Cape Town - Fire and rescue services called out to a veld fire near Melkbosstrand did not realise it had been started by a crashed gyrocopter until they found the plane’s wreckage and the pilot’s charred body.
The light aircraft crashed on the farm Blaauwberg between the Old Mamre-Darling road and the R27.
The pilot, said to have died on impact and burnt beyond recognition, is thought to have taken off from the nearby Morningstar Flight Academy.
Late on Tuesday, Civil Aviation Authority investigators were scouring the crash site for clues as to the cause.
Farm owner Seymour Currie said he and his brother-in-law Claude Cumley had seen the gyrocopter looping around the area earlier in the day.
“We noticed it flying quite low. I thought he had left the area. I believe he was a 24-year-old from Morningstar.”
Cumley said he was in the kitchen about 2pm when he saw smoke and raised the alarm.
He had seen the aircraft flying low.
“I thought it was a microlight and didn’t know if it was conducive for flying in the windy weather. He was at low altitude.
“I heard a thud, but didn’t know what had happened. It wasn’t like a big bang. And later I saw smoke.”
They only discovered it had crashed after the fire was extinguished.
When the Cape Argus arrived at the scene at 4.50pm, fire and rescue vehicles were leaving the area.
A forensic pathologist arrived at 5.22pm.

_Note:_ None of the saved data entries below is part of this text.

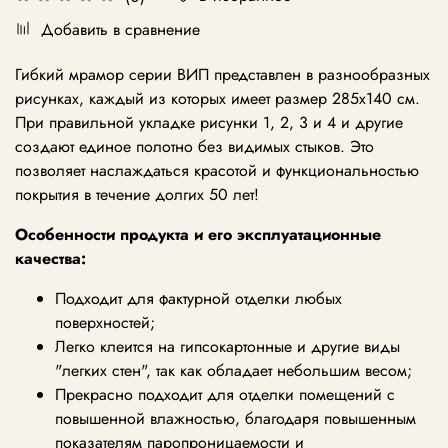
Добавить в сравнение
Гибкий мрамор серии ВИП представлен в разнообразных
рисунках, каждый из которых имеет размер 285х140 см.
При правильной укладке рисунки 1, 2, 3 и 4 и другие
создают единое полотно без видимых стыков. Это
позволяет наслаждаться красотой и функциональностью
покрытия в течение долгих 50 лет!
Особенности продукта и его эксплуатационные
качества:
Подходит для фактурной отделки любых
поверхностей;
Легко клеится на гипсокартонные и другие виды
"легких стен", так как обладает небольшим весом;
Прекрасно подходит для отделки помещений с
повышенной влажностью, благодаря повышенным
показателям паропроницаемости и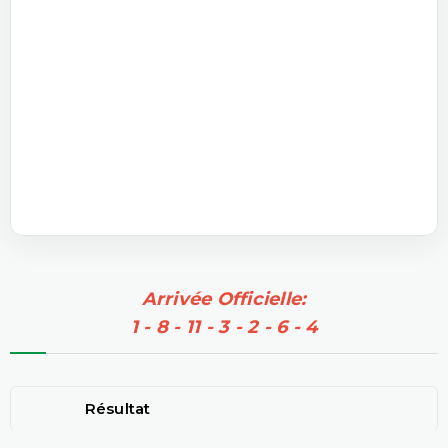
Arrivée Officielle:
1 - 8 - 11 - 3 - 2 - 6 - 4
Résultat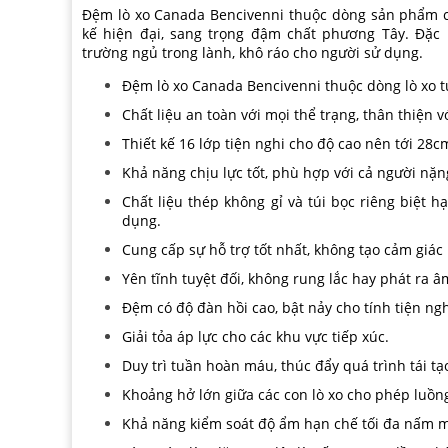
Đệm
lò xo Canada Bencivenni
thuộc dòng sản phẩm ca
kế hiện đại, sang trọng đậm chất phương Tây. Đặc 
trường ngủ trong lành, khô ráo cho người sử dụng.
Đệm
lò xo Canada Bencivenni
thuộc dòng lò xo t
Chất liệu an toàn với mọi thể trạng, thân thiện v
Thiết kế 16 lớp tiện nghi cho độ cao nên tới 28c
Khả năng chịu lực tốt, phù hợp với cả người nặ
Chất liệu thép không gỉ và túi bọc riêng biệt h
dụng.
Cung cấp sự hỗ trợ tốt nhất, không tạo cảm gi
Yên tĩnh tuyệt đối, không rung lắc hay phát ra â
Đệm có độ đàn hồi cao, bật nảy cho tính tiện ng
Giải tỏa áp lực cho các khu vực tiếp xúc.
Duy trì tuần hoàn máu, thúc đẩy quá trình tái t
Khoảng hở lớn giữa các con lò xo cho phép luồn
Khả năng kiểm soát độ ẩm hạn chế tối đa nấm mố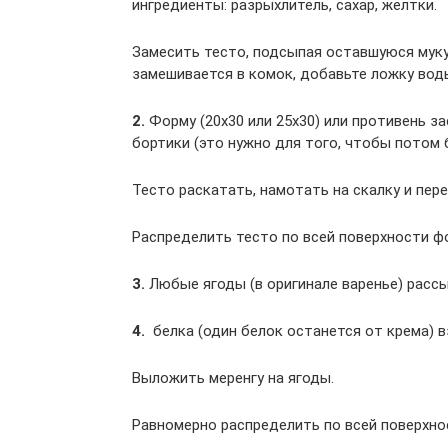
ингредиенты: разрыхлитель, сахар, желтки.
Замесить тесто, подсыпая оставшуюся муку, 
замешивается в комок, добавьте ложку вод
2.
Форму (20х30 или 25х30) или противень з
бортики (это нужно для того, чтобы потом 
Тесто раскатать, намотать на скалку и пере
Распределить тесто по всей поверхности ф
3.
Любые ягоды (в оригинале варенье) рассы
4.
белка (один белок останется от крема) в
Выложить меренгу на ягоды.
Равномерно распределить по всей поверхно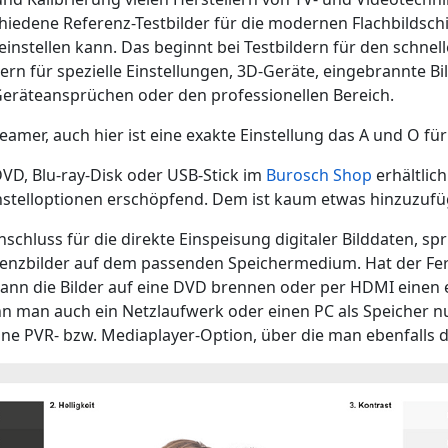
chiedene Referenz-Testbilder für die modernen Flachbildsc
einstellen kann. Das beginnt bei Testbildern für den schnel
dern für spezielle Einstellungen, 3D-Geräte, eingebrannte Bi
eräteansprüchen oder den professionellen Bereich.
Beamer, auch hier ist eine exakte Einstellung das A und O fü
DVD, Blu-ray-Disk oder USB-Stick im
Burosch Shop
erhältlich
instelloptionen erschöpfend. Dem ist kaum etwas hinzuzufü
chluss für die direkte Einspeisung digitaler Bilddaten, sp
renzbilder auf dem passenden Speichermedium. Hat der Fe
ann die Bilder auf eine DVD brennen oder per HDMI einen 
 man auch ein Netzlaufwerk oder einen PC als Speicher nut
eine PVR- bzw. Mediaplayer-Option, über die man ebenfalls d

Theo Layne, from the City of Cape Town’s fire and rescue department, told the Cape Argus: “Just before 3pm we were called out to a vegetation fire, but when we were on our way there, we found there was a gyrocopter in the immediate vicinity.
“We located the gyrocopter and the pilot, but he was burnt beyond recognition.”
The crash had ignited the veld next to Blaauwberg Koppie.
“It was an extensive area of land burnt, fanned by a very strong south-easter,” Layne said. “But we managed to contain it before it reached the farmhouse, using two helicopters, two fire engines and two water tankers.
“We had the fire out by 5pm,” Layne said.